Original story: Boots has finally reduced the price of the morning-after pill, months after it provoked outrage by refusing to do so for fear that a cheaper pill would encourage overuse. However, the new cheaper pill, available in stores from next month, will still be more expensive than at competing pharmacies.
Boots' more affordable morning-after pill, an alternative to the £28.25 Levonelle, will cost £15.99 and will be sold in all 2,500 stores by October, The Guardian reported. While the move is to be welcomed, the new generic pill is still £2.49 more expensive than the £13.50 version available at Superdrug, Tesco, Morrisons and Asda. It's not clear whether Boots will be cutting the price of the two emergency contraception options it currently sells.
Boots' announcement came just hours after it emerged that its lawyers had issued a legal warning to the British Pregnancy Advisory Service (BPAS), the charity that lobbied the pharmacy giant to cut the price of its pill with its "Just Say Non" campaign. The letter accused BPAS of encouraging the "harassment" of its senior staff, as BuzzFeed News reported.
The formal complaint was made on behalf of Boots by Schillings LLP, a law firm known for its work defending clients' reputations, at the beginning of August. The letter accused BPAS of helping its supporters to send a "torrent of personal abuse" to Boots' staff on social media. The charity had provided an email template on its website, enabling people to easily lobby the pharmacy chain to lower the price of its morning-after pill.
Boots' lawyers took issue with the inclusion of the names of individual employees in the email, saying that its staff had received abusive emails and social media messages, and urged BPAS not to "encourage personal abuse of our people" in future campaigns.
Responding to Boots' legal warning, BPAS said the people writing to Boots urging it to provide more affordable emergency contraception had included women on low incomes who had bought the pill from its stores, victims of sexual assault, pharmacists, doctors, nurses, and midwives.
Clare Murphy, BPAS’ director of external affairs, said the charity was "pleased to see that in future Boots will be providing a cheaper emergency contraceptive product across its stores nationally," but that it rejected the accusation that it had encouraged the harassment of senior staff. "We are extremely saddened that Boots feels the need to resort to legal warnings against a charity representing the concerns of women in the process.”

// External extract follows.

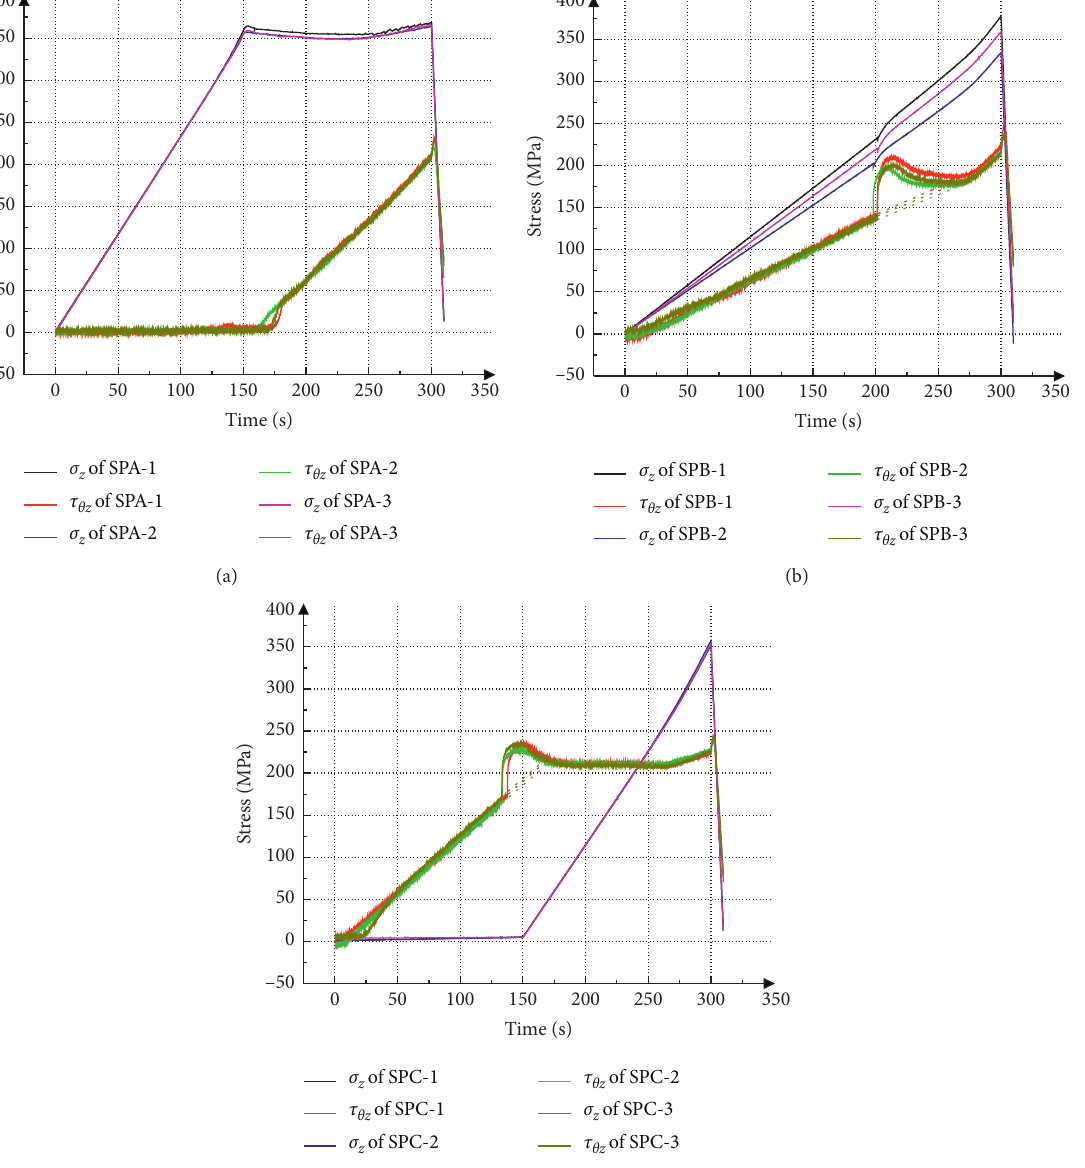
Figure 16: Stress-time curves of stress paths A (a), B (b), and C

Lawyers for the charity, writing in response to Schillings' legal warning, said: "A company cannot experience alarm or distress," reported BuzzFeed News, which saw the letter. "All BPAS is providing is a means by which concerned members of the public may address their concerns to your client and one or more of its senior executives."
The letter went on: "While this criticism may be unpleasant to hear, it is a disservice to Boots' customers and other stakeholders to describe it as abuse. BPAS has seen nothing which could be reasonably described as personal abuse, let alone abuse that might cause immense personal distress to senior company executives."
BPAS also stated in a tweet that the emails sent to Boots by its supporters had not been abusive but were “overwhelmingly polite”.